A me però il dubbio rimane. Intanto i migliori ristoranti sono etnici, non importa di quale etnia. Se si vuol mangiare la cucina inglese o si va nei club (dove, dalle poche esperienze, si mangia una corretta cucina di casa spruzzata da qualche accorgimento french style), o si va nei templi della cucina inglese (il roast-beef di Simpson’s in the Strand è ancora lì in saecula saeculorum), oppure si ha la fortuna di essere invitati a casa di amici british. Ottimo il breakfast, eccellente il tè, ma quando si tratta di veri e propri pranzi torna alla memoria una scena ricorrente di Frenzy (1972), l’ultima opera che Alfred Hitchcok girò in Inghilterra. La moglie di un ispettore di Scotland Yard, per rinfrescare il matrimonio, prepara al marito complicati manicaretti di cucina francese. La satira è impietosa; l’ispettore non vede l’ora di tornare al pub e alle sue abitudini alimentari.

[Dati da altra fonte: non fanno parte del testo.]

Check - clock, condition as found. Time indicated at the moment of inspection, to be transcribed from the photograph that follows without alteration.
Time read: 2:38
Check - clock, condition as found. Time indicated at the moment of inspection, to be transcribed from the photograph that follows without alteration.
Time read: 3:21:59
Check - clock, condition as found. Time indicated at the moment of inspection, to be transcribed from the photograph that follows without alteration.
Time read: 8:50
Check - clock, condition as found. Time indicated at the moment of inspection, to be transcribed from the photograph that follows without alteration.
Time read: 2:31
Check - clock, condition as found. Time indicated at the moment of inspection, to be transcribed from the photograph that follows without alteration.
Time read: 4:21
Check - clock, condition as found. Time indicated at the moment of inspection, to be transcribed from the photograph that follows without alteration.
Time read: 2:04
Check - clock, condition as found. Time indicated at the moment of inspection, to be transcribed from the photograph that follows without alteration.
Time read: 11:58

Il punto è ben colto, come sempre, da George Orwell che in La strada di Wigan Pier mette tra le cause di una mancata rivoluzione del proletariato britannico i fish and chips, il salmone in scatola e le tavolette di cioccolato a poco prezzo. Gusti popolari? Antiquariato anni trenta? Secondo me no.
Per l’inglese di qualunque classe sociale il cibo è un nemico da distruggere nel minor tempo possibile (un riflesso colonialista?). Ecco quindi l’imperituro successo dei fish and chips, dei pasticci offerti nei pub (steak and kidney pie), dell’uovo al bacon con salsiccia e pomodoro assortiti (che poema quel pomodoro!), dell’enorme quantità di sandwich offerti in ogni occasione (vi ricordate quelli al cetriolo delle commedie di Oscar Wilde?). Anche l’arrosto della domenica (Sunday roast) è in fondo un invito a una guerra di sfondamento. Naturalmente le colonie, le immigrazioni, il mescolamento mondiale, hanno reso britannici molti altri piatti, ma la maggior parte delle volte, anche se le ricette sono seguite scrupolosamente, manca lo spicchio d’aglio, un po’ di cipolla, insomma il guizzo che distingue un buon piatto da una didascalia.
Ciò detto, a me piace moltissimo mangiare in Inghilterra, aggirarmi sotto i cieli di Turner alla ricerca di un posto accogliente. E allora se siete nella Londra dei turisti vi consiglio un paio di indirizzi dove si può anche trovare, by chance, qualche inglese. Uno è Wolseley in fondo a Piccadilly. Il nome deriva dalla (mica tanto) gloriosa casa automobilistica che qui aveva la principale concessionaria. Trasformato in impeccabile ma informale ristorante, varia la sua cucina dal breakfast al lunch, all’ high tea con gli scones e la whipped cream, fino a cene con menu più sussiegosi (e costosi). Per chi vuol portarsi a casa un souvenir alimentare il consiglio è allora Partridges all’inizio di King’s Road, dove ineguagliato resta The Gentleman’s Relish (Patum Peperium), una pasta d’acciughe ben pimentata da spalmare sul toast caldo e naturalmente distruggere il più in fretta possibile.
Una previsione infine: la cucina inglese continuerà a migliorare.